今年になって多くの競馬ファンに知られる事になった田辺騎手ですが、穴の田辺として競馬ファンの間では2009年頃から広く知られており、特に新潟・福島開催での人気薄での馬券絡みが多く、高い回収率を誇る穴騎手として知られていましたが、2010年頃から関西の松田博厩舎を中心に関西圏厩舎の信頼を獲得した事により、以降裏開催小倉でも活躍を見せ今年の春の躍進に繋がっており、内田騎手の落馬負傷というキッカケを活かし、見事裏開催を卒業し中央での騎乗数確保という目標を達成します。特に今年は10月現在で勝率が1割以上をキープしているため、安定感の高さよりもむしろ騎乗馬の質が昨年より大きく上回っている可能性が高く、もともとあった実力に騎乗馬の質がようやく追いついた形です。

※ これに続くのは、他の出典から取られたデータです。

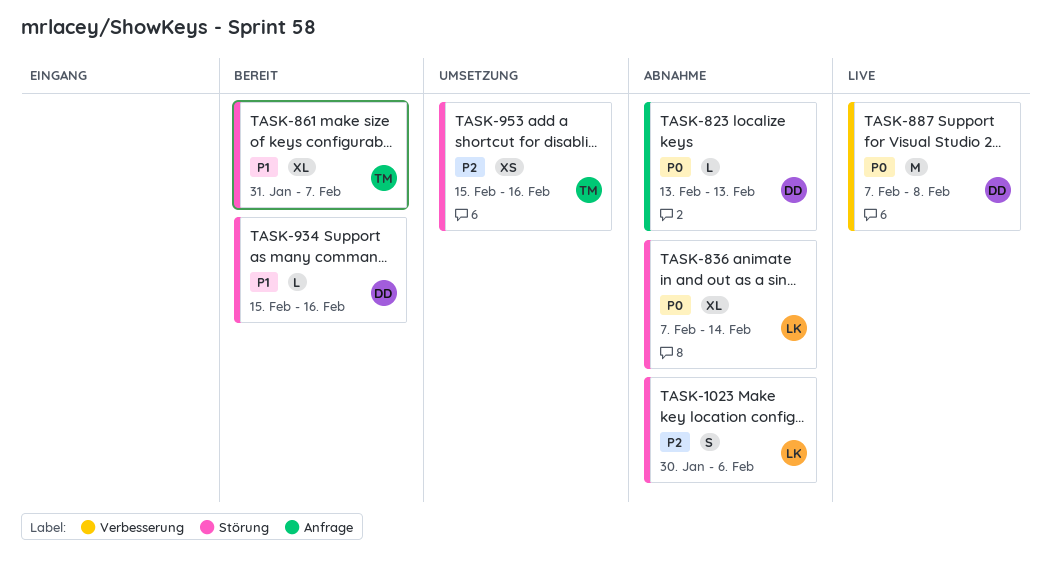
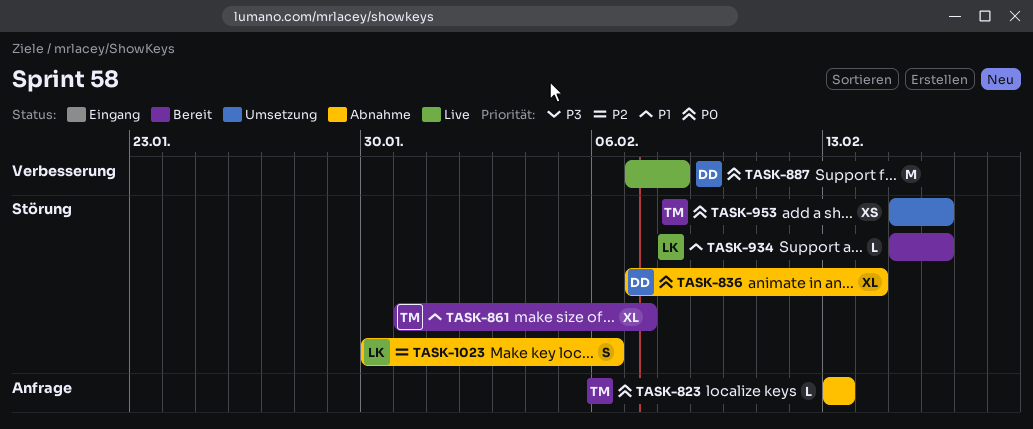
TASK-823, owner: DD -> TM
TASK-836, owner: LK -> DD
TASK-934, owner: DD -> LK
TASK-953, priority: P2 -> P0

安定感を得た事で人気薄では買えなくなったかというとそうではなく、人気薄での好走も目立ち、また関東ではトップクラスの勝利数ながらも、勝率の低さからわかるように若干の詰めの甘さが目立つため、人気・人気薄を問わず幅広く購入を行えますが、昨年以前に見せていた過度な高配当を狙う事ができなくなったため、従来の穴騎手のイメージを持っている人に関しては、方針転換を迫る必要がある時期が訪れと判断し、買い方を改める必要があるといえるでしょう。その下積みの長さから競馬ファンからは将来の関東トップ騎手として、活躍が期待される騎手の一人です。